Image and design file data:
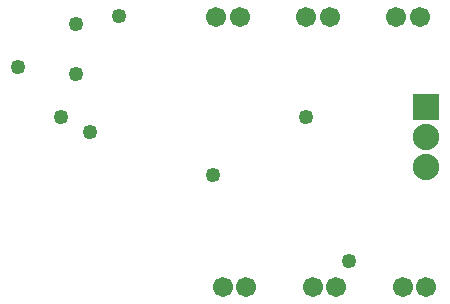
<source format=gts>
G04 MADE WITH FRITZING*
G04 WWW.FRITZING.ORG*
G04 DOUBLE SIDED*
G04 HOLES PLATED*
G04 CONTOUR ON CENTER OF CONTOUR VECTOR*
%ASAXBY*%
%FSLAX23Y23*%
%MOIN*%
%OFA0B0*%
%SFA1.0B1.0*%
%ADD10C,0.067000*%
%ADD11C,0.088000*%
%ADD12C,0.049370*%
%ADD13R,0.088000X0.088000*%
%LNMASK1*%
G90*
G70*
G54D10*
X2189Y993D03*
X2268Y993D03*
X2189Y993D03*
X2268Y993D03*
X1989Y93D03*
X1910Y93D03*
X1989Y93D03*
X1910Y93D03*
X1589Y993D03*
X1668Y993D03*
X1589Y993D03*
X1668Y993D03*
X2289Y93D03*
X2210Y93D03*
X2289Y93D03*
X2210Y93D03*
X1889Y993D03*
X1968Y993D03*
X1889Y993D03*
X1968Y993D03*
X1689Y93D03*
X1610Y93D03*
X1689Y93D03*
X1610Y93D03*
G54D11*
X2289Y693D03*
X2289Y593D03*
X2289Y493D03*
G54D12*
X1120Y802D03*
X2032Y178D03*
X928Y826D03*
X1576Y466D03*
X1168Y610D03*
X1264Y994D03*
X1120Y970D03*
X1072Y658D03*
X1888Y658D03*
G54D13*
X2289Y693D03*
G04 End of Mask1*
M02*
</source>
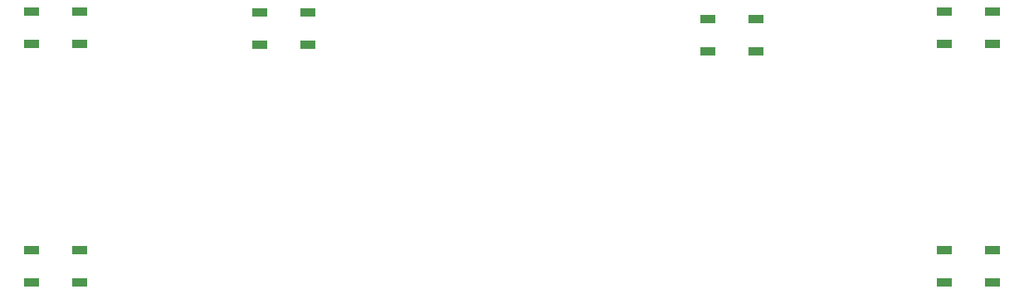
<source format=gtp>
G75*
%MOIN*%
%OFA0B0*%
%FSLAX25Y25*%
%IPPOS*%
%LPD*%
%AMOC8*
5,1,8,0,0,1.08239X$1,22.5*
%
%ADD10R,0.05906X0.03543*%
D10*
X0038854Y0120604D03*
X0038854Y0133596D03*
X0058146Y0133596D03*
X0058146Y0120604D03*
X0130454Y0216504D03*
X0149746Y0216504D03*
X0149746Y0229496D03*
X0130454Y0229496D03*
X0058146Y0229796D03*
X0058146Y0216804D03*
X0038854Y0216804D03*
X0038854Y0229796D03*
X0310454Y0226740D03*
X0329746Y0226740D03*
X0329746Y0213748D03*
X0310454Y0213748D03*
X0405354Y0216804D03*
X0405354Y0229796D03*
X0424646Y0229796D03*
X0424646Y0216804D03*
X0424646Y0133596D03*
X0424646Y0120604D03*
X0405354Y0120604D03*
X0405354Y0133596D03*
M02*

</source>
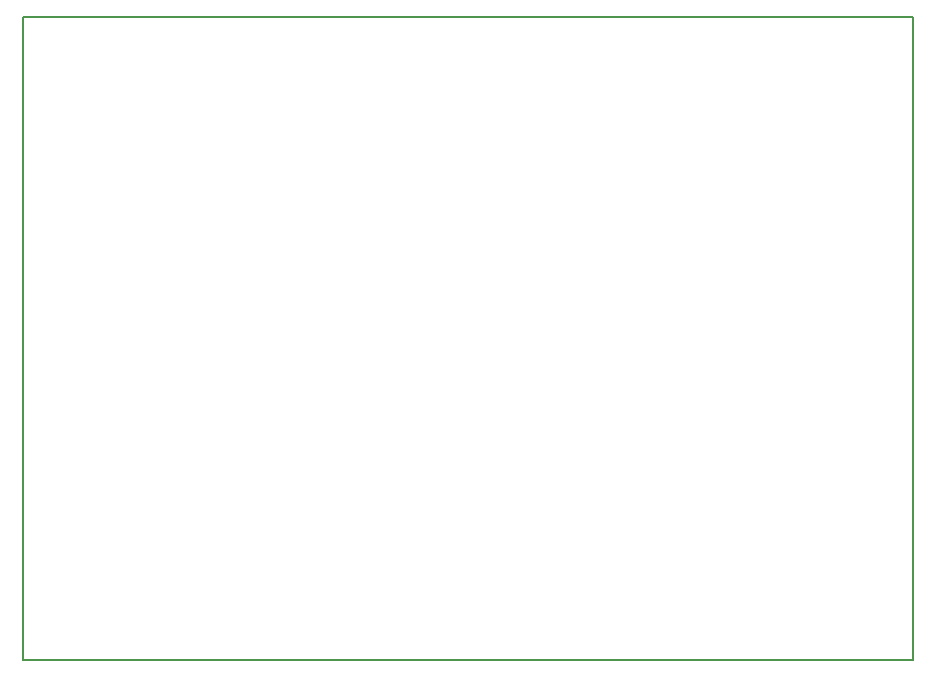
<source format=gbr>
%TF.GenerationSoftware,KiCad,Pcbnew,(6.0.4)*%
%TF.CreationDate,2022-07-19T00:25:02+02:00*%
%TF.ProjectId,Controller_Room,436f6e74-726f-46c6-9c65-725f526f6f6d,rev?*%
%TF.SameCoordinates,Original*%
%TF.FileFunction,Profile,NP*%
%FSLAX46Y46*%
G04 Gerber Fmt 4.6, Leading zero omitted, Abs format (unit mm)*
G04 Created by KiCad (PCBNEW (6.0.4)) date 2022-07-19 00:25:02*
%MOMM*%
%LPD*%
G01*
G04 APERTURE LIST*
%TA.AperFunction,Profile*%
%ADD10C,0.200000*%
%TD*%
G04 APERTURE END LIST*
D10*
X206075000Y-132300000D02*
X130775000Y-132300000D01*
X130775000Y-132300000D02*
X130775000Y-77925000D01*
X130775000Y-77925000D02*
X206075000Y-77925000D01*
X206075000Y-77925000D02*
X206075000Y-132300000D01*
M02*

</source>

# [What to produce]
All of the data is to be transcribed exactly, with images omitted.

# [Your response]
<source format=gts>
G04 MADE WITH FRITZING*
G04 WWW.FRITZING.ORG*
G04 DOUBLE SIDED*
G04 HOLES PLATED*
G04 CONTOUR ON CENTER OF CONTOUR VECTOR*
%ASAXBY*%
%FSLAX23Y23*%
%MOIN*%
%OFA0B0*%
%SFA1.0B1.0*%
%ADD10C,0.067000*%
%ADD11C,0.088000*%
%ADD12C,0.049370*%
%ADD13R,0.088000X0.088000*%
%LNMASK1*%
G90*
G70*
G54D10*
X2189Y993D03*
X2268Y993D03*
X2189Y993D03*
X2268Y993D03*
X1989Y93D03*
X1910Y93D03*
X1989Y93D03*
X1910Y93D03*
X1589Y993D03*
X1668Y993D03*
X1589Y993D03*
X1668Y993D03*
X2289Y93D03*
X2210Y93D03*
X2289Y93D03*
X2210Y93D03*
X1889Y993D03*
X1968Y993D03*
X1889Y993D03*
X1968Y993D03*
X1689Y93D03*
X1610Y93D03*
X1689Y93D03*
X1610Y93D03*
G54D11*
X2289Y693D03*
X2289Y593D03*
X2289Y493D03*
G54D12*
X1120Y802D03*
X2032Y178D03*
X928Y826D03*
X1576Y466D03*
X1168Y610D03*
X1264Y994D03*
X1120Y970D03*
X1072Y658D03*
X1888Y658D03*
G54D13*
X2289Y693D03*
G04 End of Mask1*
M02*
</source>
<source format=gtp>
G75*
%MOIN*%
%OFA0B0*%
%FSLAX25Y25*%
%IPPOS*%
%LPD*%
%AMOC8*
5,1,8,0,0,1.08239X$1,22.5*
%
%ADD10R,0.05906X0.03543*%
D10*
X0038854Y0120604D03*
X0038854Y0133596D03*
X0058146Y0133596D03*
X0058146Y0120604D03*
X0130454Y0216504D03*
X0149746Y0216504D03*
X0149746Y0229496D03*
X0130454Y0229496D03*
X0058146Y0229796D03*
X0058146Y0216804D03*
X0038854Y0216804D03*
X0038854Y0229796D03*
X0310454Y0226740D03*
X0329746Y0226740D03*
X0329746Y0213748D03*
X0310454Y0213748D03*
X0405354Y0216804D03*
X0405354Y0229796D03*
X0424646Y0229796D03*
X0424646Y0216804D03*
X0424646Y0133596D03*
X0424646Y0120604D03*
X0405354Y0120604D03*
X0405354Y0133596D03*
M02*

</source>
<source format=gbr>
%TF.GenerationSoftware,KiCad,Pcbnew,(6.0.4)*%
%TF.CreationDate,2022-07-19T00:25:02+02:00*%
%TF.ProjectId,Controller_Room,436f6e74-726f-46c6-9c65-725f526f6f6d,rev?*%
%TF.SameCoordinates,Original*%
%TF.FileFunction,Profile,NP*%
%FSLAX46Y46*%
G04 Gerber Fmt 4.6, Leading zero omitted, Abs format (unit mm)*
G04 Created by KiCad (PCBNEW (6.0.4)) date 2022-07-19 00:25:02*
%MOMM*%
%LPD*%
G01*
G04 APERTURE LIST*
%TA.AperFunction,Profile*%
%ADD10C,0.200000*%
%TD*%
G04 APERTURE END LIST*
D10*
X206075000Y-132300000D02*
X130775000Y-132300000D01*
X130775000Y-132300000D02*
X130775000Y-77925000D01*
X130775000Y-77925000D02*
X206075000Y-77925000D01*
X206075000Y-77925000D02*
X206075000Y-132300000D01*
M02*

</source>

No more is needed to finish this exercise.